CrowdStrike, the cybersecurity company behind one of, if not the biggest IT outage in history, has explained how a bug led to a massive failure that affected 8.5 million Windows machines. The incident occurred after the company released an update to its malware software, Falcon Sensor, on July 19. The update, which included a problematic code snippet, caused machines to execute code that triggered an ‘out-of-bound memory read,’ resulting in critical boot failures and 8.5 million blue screens of death.
CrowdStrike’s Falcon Sensor uses ‘Sensor Content’ to define its capabilities. This software is updated with ‘Rapid Response Content’ designed to detect and collect information on new threats. Sensor Content relies on ‘Template Types,’ which are lines of code with pre-defined fields for threat detection engineers to use with Rapid Response Content. The new detection information is delivered in ‘Template Instances,’ which can change the software’s behavior, granting it improved detection, identification, and prevention capabilities.

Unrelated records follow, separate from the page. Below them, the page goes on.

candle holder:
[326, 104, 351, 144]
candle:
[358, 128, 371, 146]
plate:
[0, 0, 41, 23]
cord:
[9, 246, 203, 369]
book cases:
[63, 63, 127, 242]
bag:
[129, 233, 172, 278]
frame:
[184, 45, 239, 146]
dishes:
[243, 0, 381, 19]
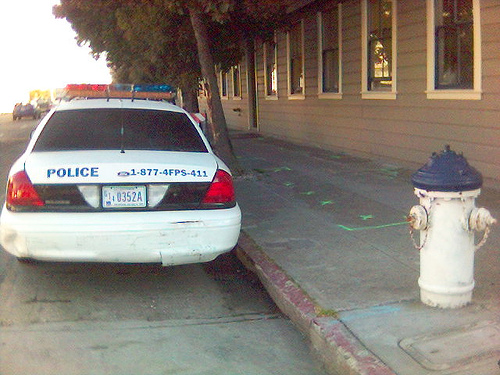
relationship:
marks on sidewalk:
[277, 173, 298, 190] [197, 113, 497, 373]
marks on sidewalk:
[299, 184, 316, 199] [197, 113, 497, 373]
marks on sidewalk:
[315, 195, 338, 212] [197, 113, 497, 373]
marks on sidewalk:
[356, 208, 376, 224] [197, 113, 497, 373]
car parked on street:
[3, 69, 265, 285] [2, 109, 332, 373]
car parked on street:
[0, 83, 243, 268] [0, 261, 281, 373]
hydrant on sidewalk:
[405, 142, 497, 312] [197, 113, 497, 373]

In February 2024, CrowdStrike announced the ‘InterProcessCommunication (IPC) Template Type.’ On March 5, after passing testing, it was released as a Template Instance. Three additional IPC Template Instances were released between April 8 and April 24, followed by two more on July 19. One of these instances included the code that caused the widespread outage.

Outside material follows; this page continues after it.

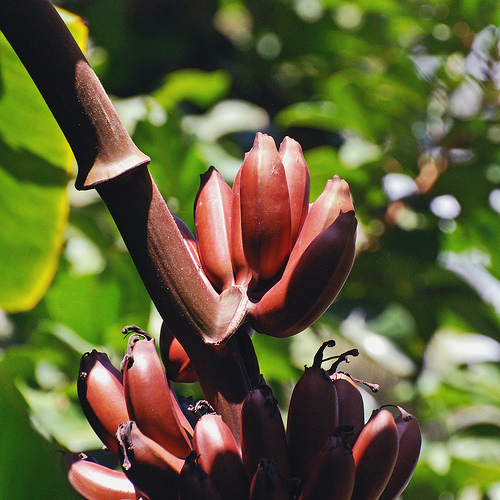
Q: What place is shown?
A: It is a forest.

CrowdStrike has stated that the IPC Template Instance containing the problematic content data wasn’t picked up internally due to ‘a bug in the Content Validator.’ Unfortunately, the company hasn’t elaborated on the nature of the bug or what the Content Validator does. However, as the name suggests, the software is presumably responsible for validating content, looking for faults and errors within code. In this case, the Content Validator failed to identify the faulty data, leading to the widespread outage.
The outage impacted a wide range of organizations, including airlines, supermarkets, telecommunications companies, and emergency services, highlighting the severity of the bug and the consequences of such a widespread system failure. This incident serves as a reminder of the critical role that software testing plays in ensuring system stability and preventing potentially catastrophic outages.